IOWA – Summer is typically mosquito season, but you may have noticed fewer flying around.
Iowa State University Extension Entomologist Donald Lewis says mosquito populations are largely driven by weather, and the lack of standing water is having an impact.
“There were mosquitoes that could be found earlier in the season, but as the drought worsened across much of the middle of Iowa, the mosquito populations declined as well,” Lewis explains. “So right now, the mosquito numbers are very low and will stay that way until we get ample rainfall to fill up water basins and temporary impoundments where the mosquitoes can reproduce and replenish the supply.”
The rain we saw over the weekend could have an impact, but Lewis says it will be variable depending on where you are, how much rain you received, and how frequently you receive rain from now on.
There are things you can do to reduce the local production of mosquitoes. The first, eliminate any standing water in things like birdbaths or buckets.
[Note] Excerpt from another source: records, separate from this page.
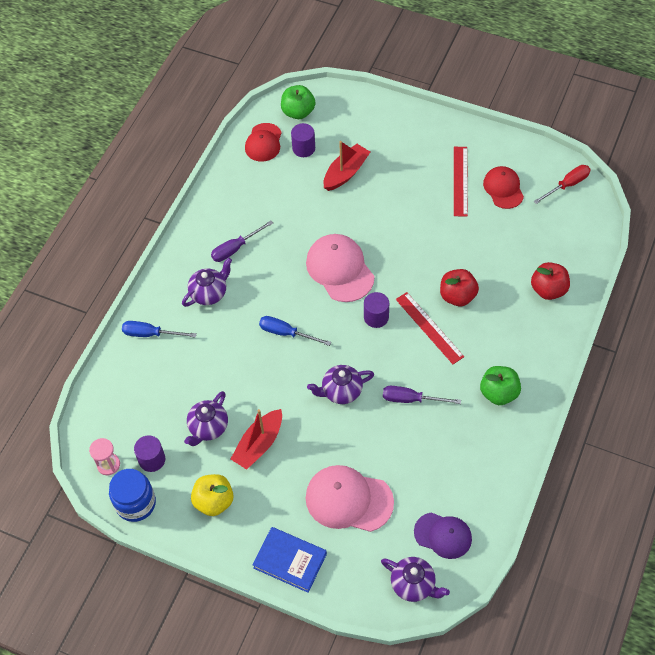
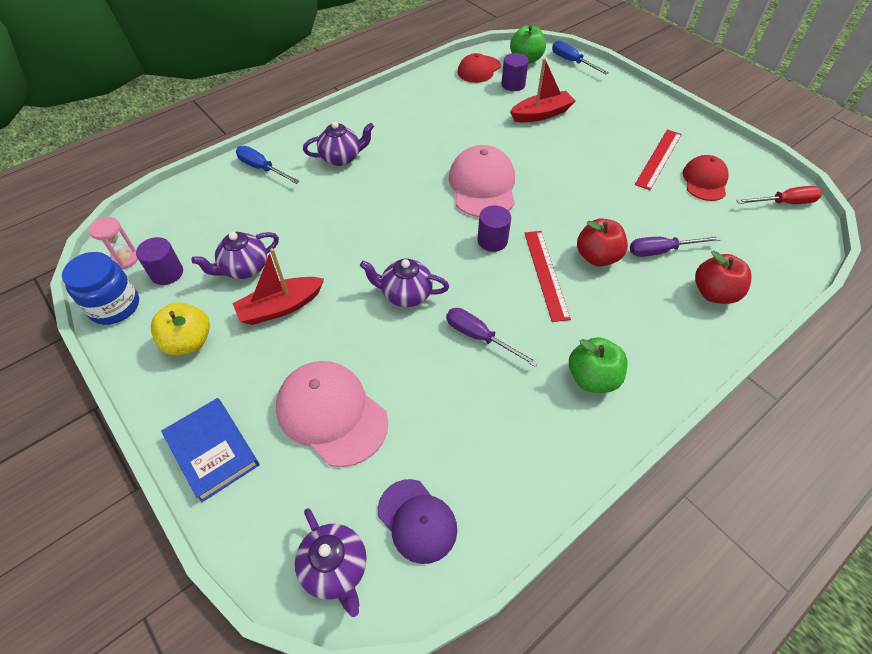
camera: 25 degrees right, 5 degrees down
purple screwdriver [211,221,273,262] -> purple screwdriver moved to [630,236,721,257]
blue screwdriver [259,316,331,346] -> blue screwdriver moved to [552,41,609,74]

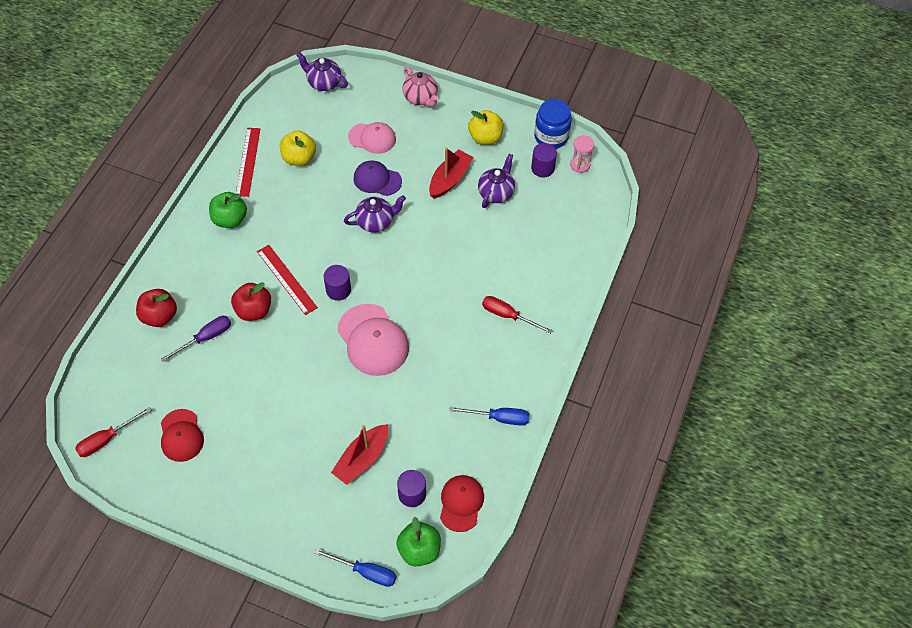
camera: 150 degrees right, 5 degrees up
blue book [161,398,259,502] -> pink teapot [403,67,439,107]
blue screwdriver [236,146,300,184] -> blue screwdriver moved to [449,407,529,426]
pink cap [276,361,388,467] -> pink cap [348,122,396,154], size x0.65
purple teapot [303,121,374,166] -> red screwdriver [482,296,553,334]
purple cap [378,479,457,564] -> purple cap moved to [354,161,402,196]
purple screwdriver [446,308,538,367] -> none
red ruler [635,130,682,190] -> red ruler moved to [236,128,260,197]
none -> yellow apple [280,131,316,166]

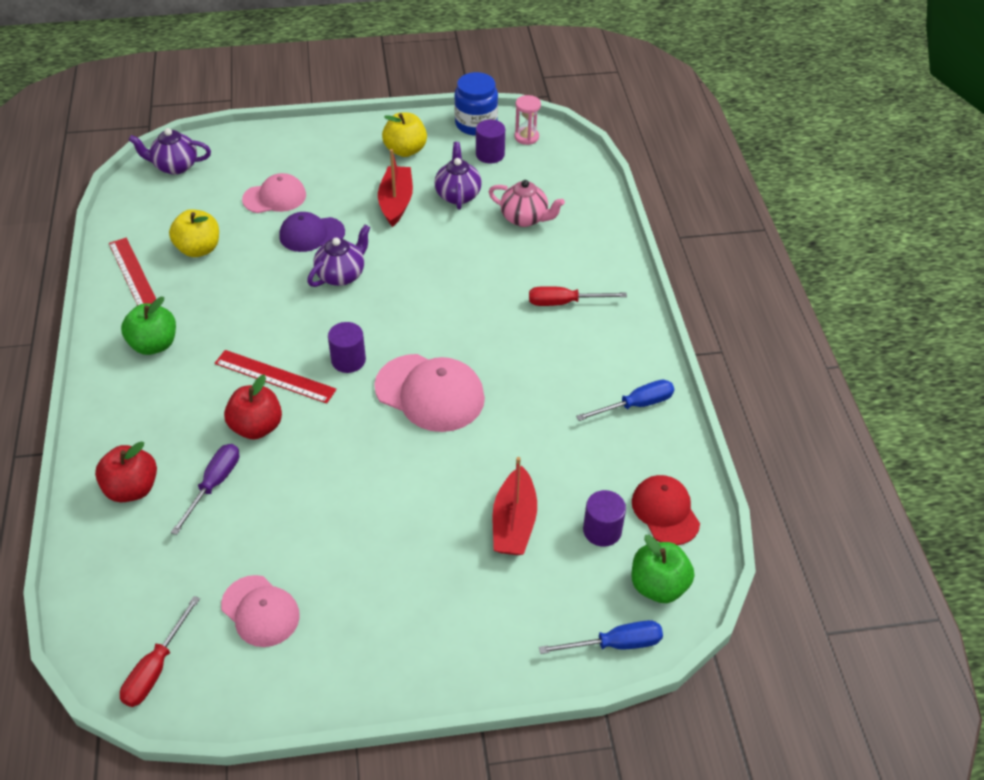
camera: 30 degrees left, 10 degrees down
red cap [161,409,204,462] -> pink cap [221,575,300,647]
pink teapot [403,67,439,107] -> pink teapot moved to [489,180,565,227]

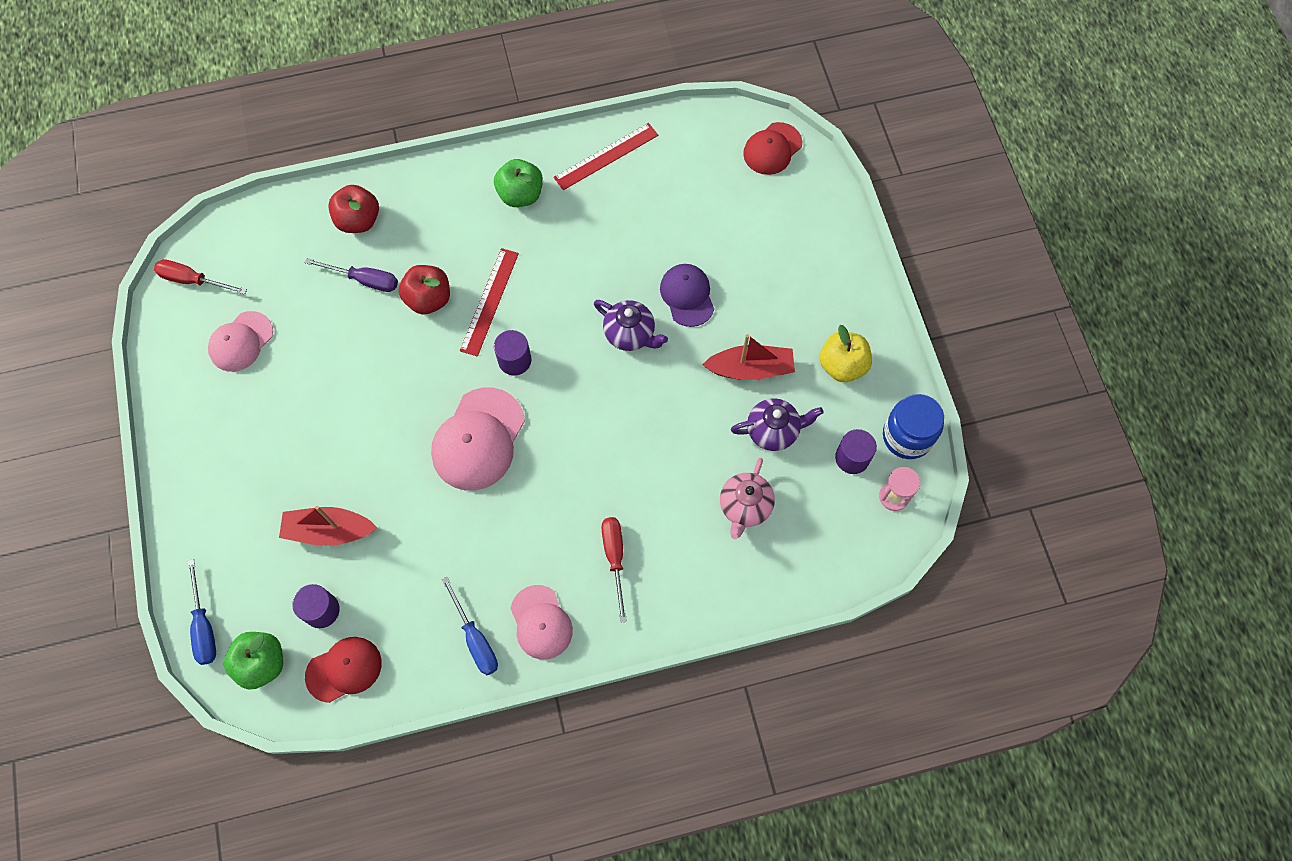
camera: 85 degrees right, 20 degrees up
purple teapot [129,128,211,175] -> red cap [743,122,802,175]
yellow apple [169,209,219,257] -> none
pink cap [242,173,306,213] -> pink cap moved to [510,585,573,660]

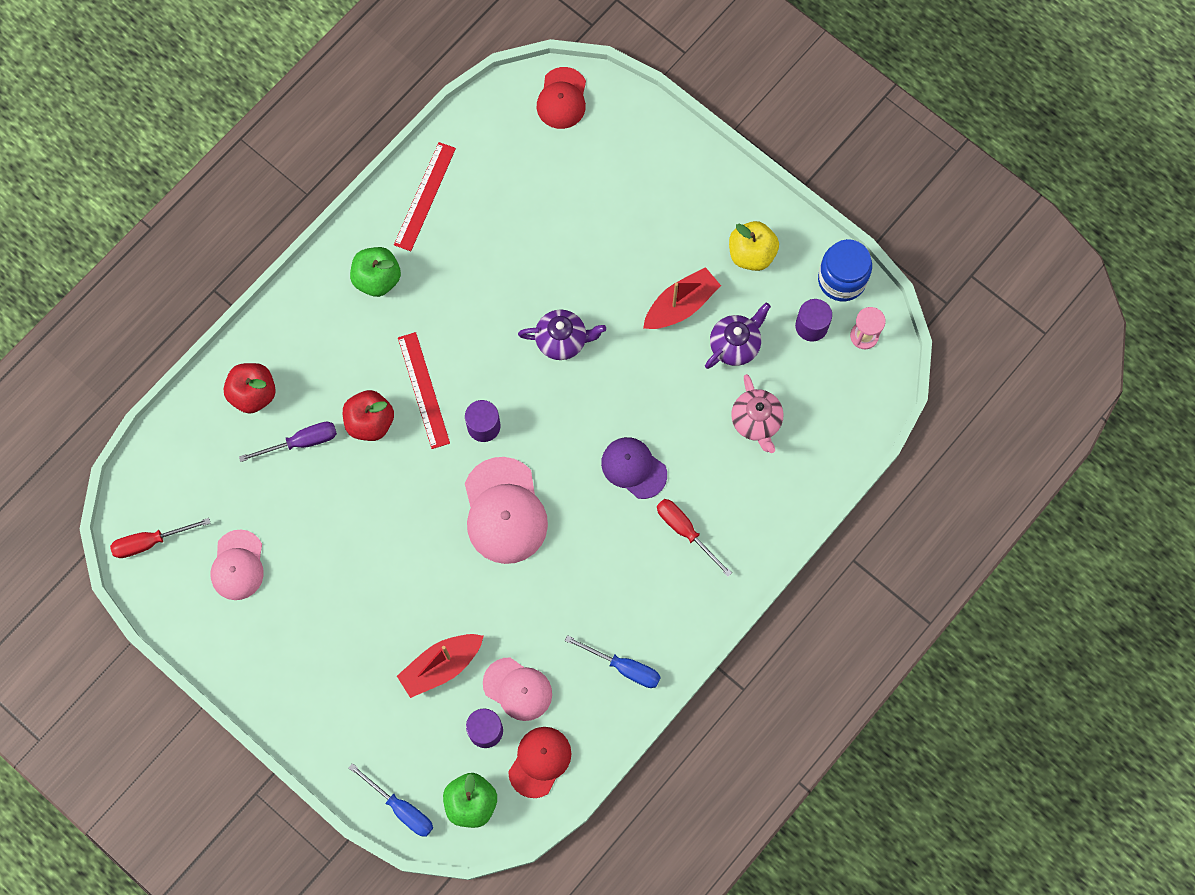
camera: 35 degrees left, 5 degrees up
pink cap [510,585,573,660] -> pink cap moved to [483,657,552,721]
purple cap [660,264,714,327] -> purple cap moved to [601,437,667,499]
Secondly, use repellents if you have to be outside when mosquitoes are biting.
Lewis says thankfully in Iowa, there are no major risks with mosquitoes carrying diseases.
“The biggest issue with mosquitoes is the annoyance that they bite. It may cause you to itch for a prolonged period of time, for some of us the itch is fairly temporary,” Lewis said. “But if you stay in Iowa, the risk of diseases from mosquitoes is very low.”
Cities are doing what they can to control the mosquito population. Mosquito spraying will begin in Urbandale this week.